Spanish Chicken & Chorizo Stew
Spanish-style chicken and chorizo stew with butter beans and tomato and enhanced with a subtle chilli kick.
- 60g of chorizo, cut into 1cm pieces
- 1 medium onion (approx 185g), coarsely chopped
- 2 large tomatoes (approx 115g each), finely chopped
- 1 skinless chicken breast fillet, cut into 2cm pieces
- 410g of tinned butter beans, drained
- 250ml chicken stock, prepared according to the packet instructions
- 2 tsp plain white flour
- 1 tsp dried thyme
- 1 tbsp olive oil
- 1 clove of garlic, finely chopped
- 1 tsp mild chilli powder
- 2 tsp tomato puree
- Serves: 2
- Course: Main Course
- Preparation time: 10 mins
- Cooking time: 30 mins
- Price per person: £1.78
- Store cupboard: Typical
- Calories per serving: 483
- 5-a-day per serving: 2.4
- Print Recipe
- Fry the chorizo in a saucepan for 2-3 minutes, or until it begins to brown, then remove from the pan and set aside.
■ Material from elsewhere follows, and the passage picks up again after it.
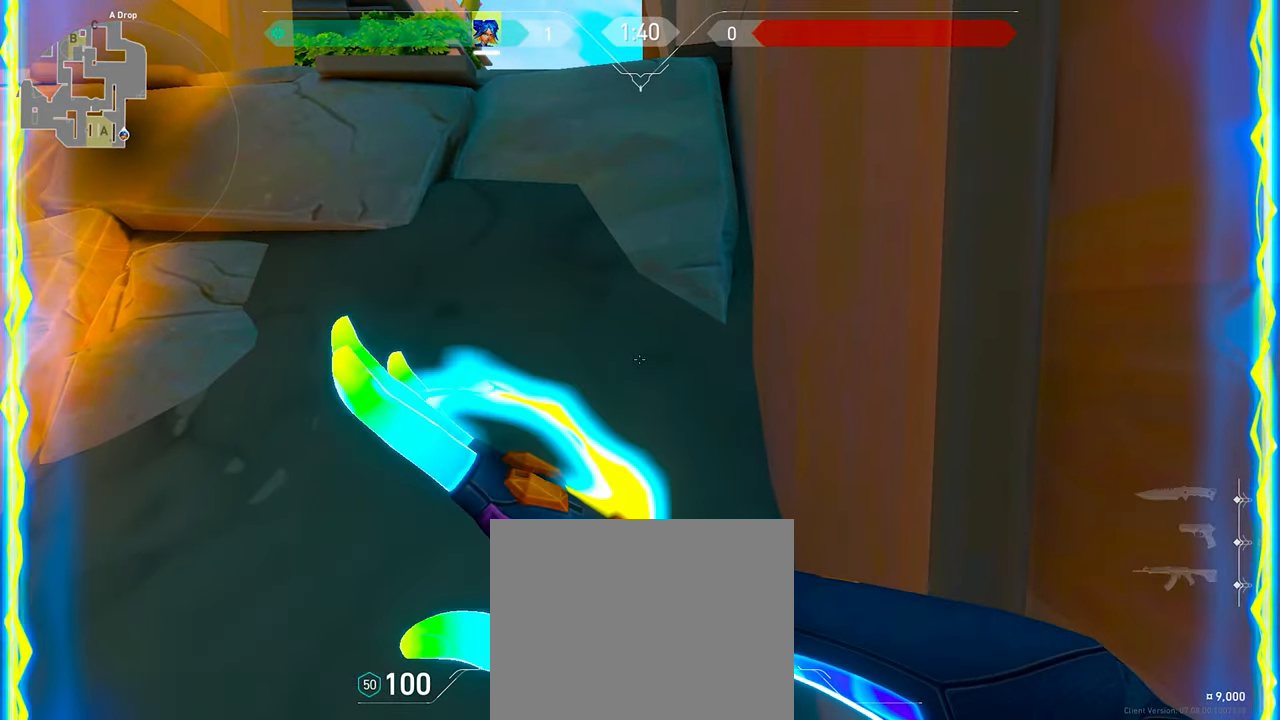
{"keys": [], "events": []}
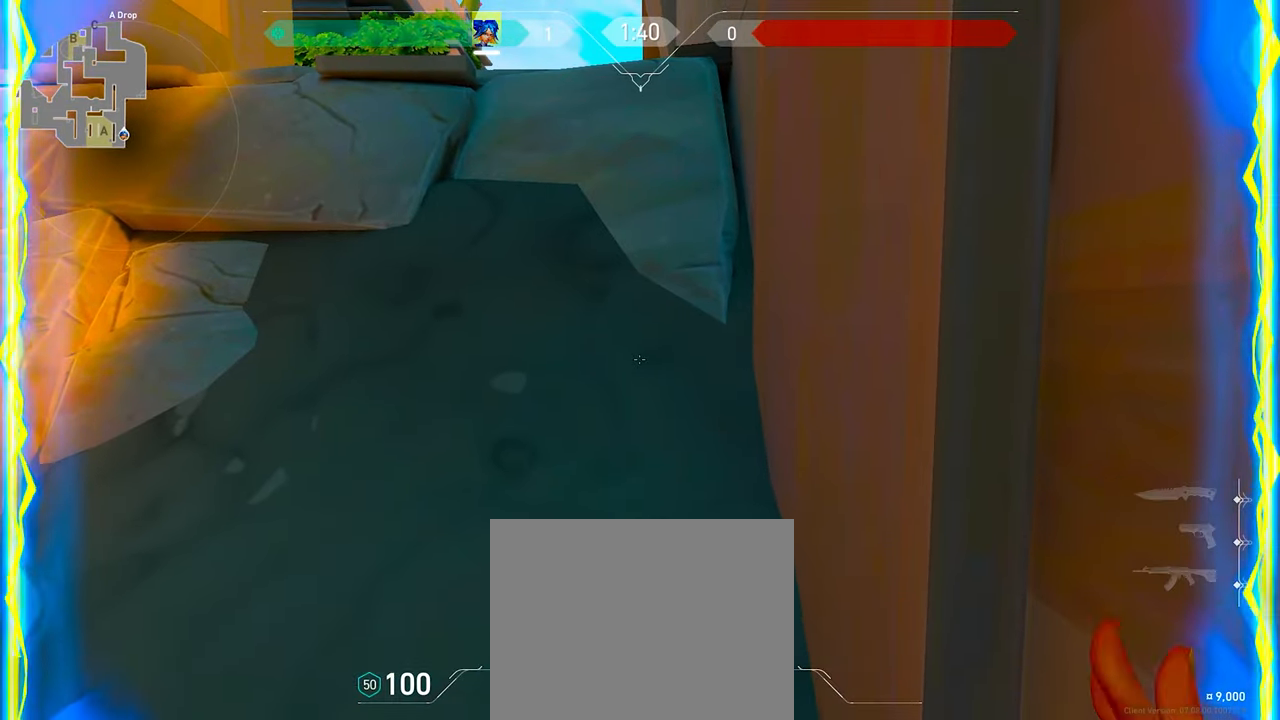
{"keys": [], "events": []}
Heat the olive oil in the same pan and cook the onion, garlic and chicken for 3-4 minutes, or until the onion and garlic are soft and the chicken is browned.
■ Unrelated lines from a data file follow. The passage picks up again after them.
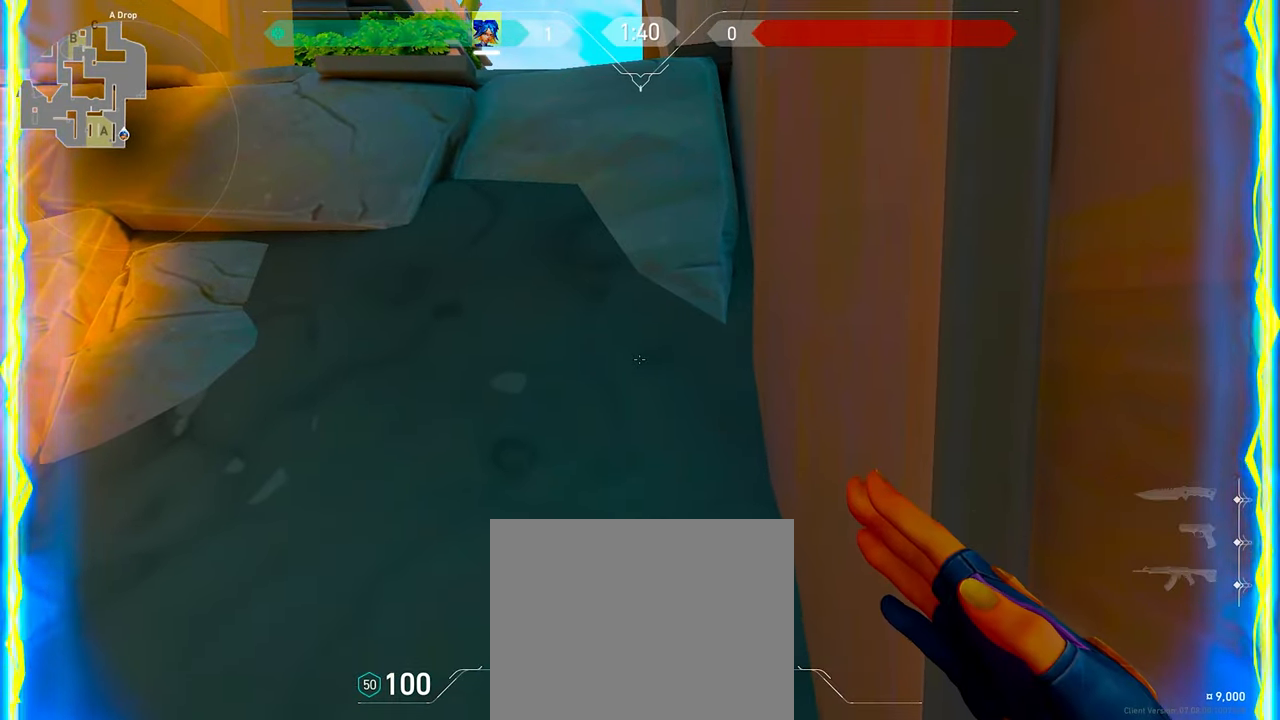
{"keys": [], "events": []}
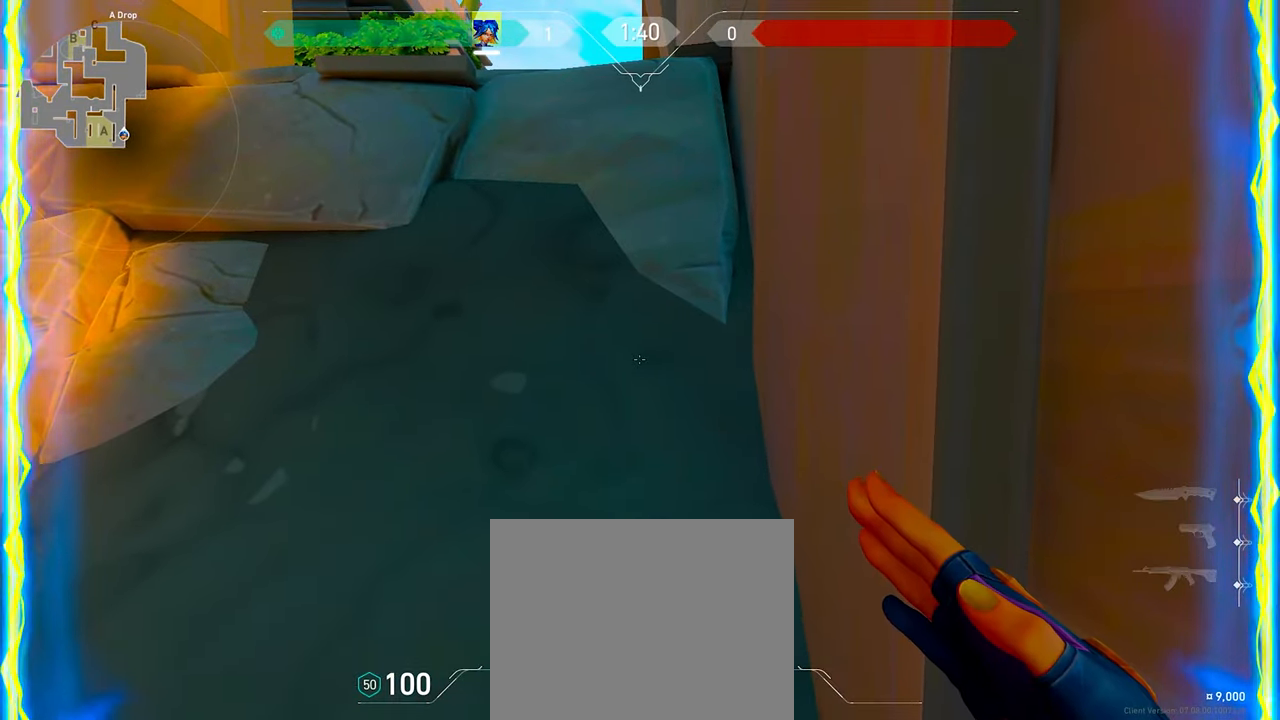
{"keys": [], "events": []}
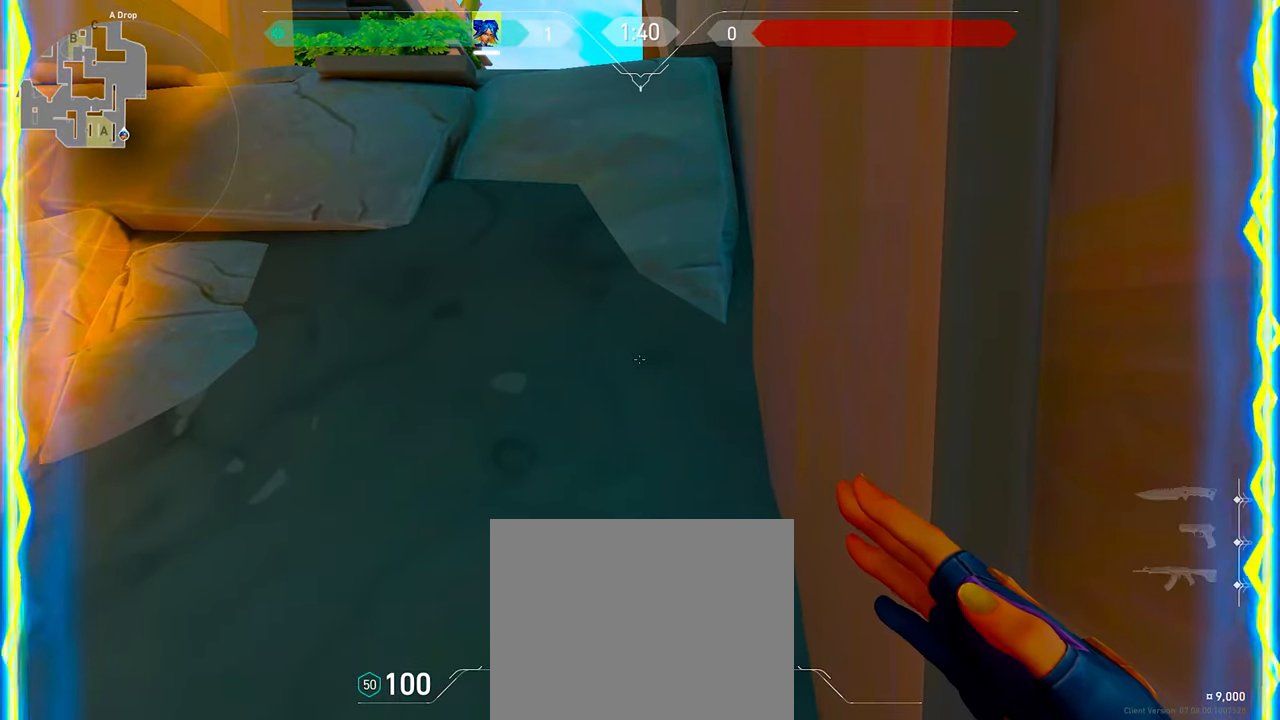
{"keys": [], "events": []}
- Stir in the flour, thyme and chilli powder followed by the tomatoes, tomato puree, chicken stock, butter beans and 250ml water. Bring to the boil and then simmer for 15 minutes, or until the chicken is cooked through. Top up with a little extra water if the stew becomes too dry.
- Add the chorizo and heat through. Taste the stew and adjust the seasoning as necessary. Serve immediately in warmed bowls.